During his remarks before the United Nations yesterday, President Obama made a reference to the killing of Michael Brown and the resulting tensions in Ferguson, Missouri, noting that while America has its difficulties, we are also “a country that has steadily worked to address our problems, to make our union more perfect, to bridge the divides that existed at the founding of this nation.”
To Bryan Fischer, this was just another perfect example of Obama’s unrelenting contempt for this country, saying on his radio program today that any objective observer can see that Obama fundamentally hates America.
After playing an audio clip of Obama’s remarks, Fischer slammed the president for “dragging America’s dirty laundry out in front of the eyes of the entire world to make the world think bad thoughts about America, again acknowledging that America is the source of all the evil in the world … Every time that he talks to the world, he has to say something that is condemning and critical of the United States of America.”
“Anybody listening to one of his international speeches and just was being objective,” Fischer said, “they would have to come to the conclusion … [that] this is a guy who that does not like the United States of America”:
For the record, here is the section of President Obama’s speech that Fischer believes is proof that he fundamentally hates America:
I realize that America’s critics will be quick to point out that at times we too have failed to live up to our ideals; that America has plenty of problems within its own borders. This is true. In a summer marked by instability in the Middle East and Eastern Europe, I know the world also took notice of the small American city of Ferguson, Missouri — where a young man was killed, and a community was divided. So, yes, we have our own racial and ethnic tensions. And like every country, we continually wrestle with how to reconcile the vast changes wrought by globalization and greater diversity with the traditions that we hold dear.

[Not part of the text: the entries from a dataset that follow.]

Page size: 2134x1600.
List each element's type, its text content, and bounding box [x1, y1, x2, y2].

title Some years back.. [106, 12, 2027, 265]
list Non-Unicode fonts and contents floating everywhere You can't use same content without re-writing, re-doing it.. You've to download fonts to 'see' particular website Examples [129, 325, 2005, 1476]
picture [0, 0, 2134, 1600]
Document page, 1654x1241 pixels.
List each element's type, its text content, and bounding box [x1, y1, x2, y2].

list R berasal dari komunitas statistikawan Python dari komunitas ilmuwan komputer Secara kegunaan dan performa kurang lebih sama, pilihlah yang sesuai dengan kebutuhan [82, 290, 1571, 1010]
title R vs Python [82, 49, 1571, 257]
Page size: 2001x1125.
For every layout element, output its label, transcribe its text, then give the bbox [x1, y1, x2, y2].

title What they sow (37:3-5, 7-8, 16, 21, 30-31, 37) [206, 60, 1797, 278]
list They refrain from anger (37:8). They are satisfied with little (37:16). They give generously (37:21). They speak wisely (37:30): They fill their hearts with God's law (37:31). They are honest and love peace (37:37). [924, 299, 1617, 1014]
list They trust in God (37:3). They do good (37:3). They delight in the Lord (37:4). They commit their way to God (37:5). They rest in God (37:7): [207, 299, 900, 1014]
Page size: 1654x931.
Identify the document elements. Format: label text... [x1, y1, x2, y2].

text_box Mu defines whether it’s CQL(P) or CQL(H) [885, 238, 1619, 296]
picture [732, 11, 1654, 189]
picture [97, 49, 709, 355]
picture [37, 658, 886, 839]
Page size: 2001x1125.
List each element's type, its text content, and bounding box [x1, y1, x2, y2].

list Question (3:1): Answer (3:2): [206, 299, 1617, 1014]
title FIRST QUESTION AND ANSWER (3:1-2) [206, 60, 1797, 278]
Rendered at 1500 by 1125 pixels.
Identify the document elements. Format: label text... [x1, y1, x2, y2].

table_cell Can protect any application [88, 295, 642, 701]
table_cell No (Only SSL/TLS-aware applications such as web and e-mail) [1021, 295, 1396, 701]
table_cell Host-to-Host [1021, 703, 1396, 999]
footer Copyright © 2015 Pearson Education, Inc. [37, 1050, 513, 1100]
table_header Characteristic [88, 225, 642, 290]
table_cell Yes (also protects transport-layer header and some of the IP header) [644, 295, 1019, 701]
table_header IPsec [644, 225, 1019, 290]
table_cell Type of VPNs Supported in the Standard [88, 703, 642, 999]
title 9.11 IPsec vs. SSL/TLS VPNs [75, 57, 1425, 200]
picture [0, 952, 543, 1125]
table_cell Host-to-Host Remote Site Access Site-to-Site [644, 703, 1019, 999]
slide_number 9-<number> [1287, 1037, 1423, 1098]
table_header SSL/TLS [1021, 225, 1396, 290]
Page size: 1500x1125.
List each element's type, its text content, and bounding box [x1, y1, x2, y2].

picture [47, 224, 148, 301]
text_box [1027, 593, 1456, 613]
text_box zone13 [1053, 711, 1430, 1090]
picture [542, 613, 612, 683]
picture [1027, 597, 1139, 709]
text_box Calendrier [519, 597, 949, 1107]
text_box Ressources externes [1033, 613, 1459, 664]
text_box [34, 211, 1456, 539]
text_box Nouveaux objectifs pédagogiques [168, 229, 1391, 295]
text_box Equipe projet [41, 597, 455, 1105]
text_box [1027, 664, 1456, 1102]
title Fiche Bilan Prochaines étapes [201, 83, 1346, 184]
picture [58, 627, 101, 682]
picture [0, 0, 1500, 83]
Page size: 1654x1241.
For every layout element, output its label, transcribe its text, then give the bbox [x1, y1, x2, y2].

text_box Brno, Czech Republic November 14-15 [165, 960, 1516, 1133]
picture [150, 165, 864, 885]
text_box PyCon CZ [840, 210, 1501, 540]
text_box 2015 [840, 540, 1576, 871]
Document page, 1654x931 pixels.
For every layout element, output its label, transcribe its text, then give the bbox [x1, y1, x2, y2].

But we welcome the scrutiny of the world — because what you see in America is a country that has steadily worked to address our problems, to make our union more perfect, to bridge the divides that existed at the founding of this nation. America is not the same as it was 100 years ago, or 50 years ago, or even a decade ago. Because we fight for our ideals, and we are willing to criticize ourselves when we fall short. Because we hold our leaders accountable, and insist on a free press and independent judiciary. Because we address our differences in the open space of democracy — with respect for the rule of law; with a place for people of every race and every religion; and with an unyielding belief in the ability of individual men and women to change their communities and their circumstances and their countries for the better.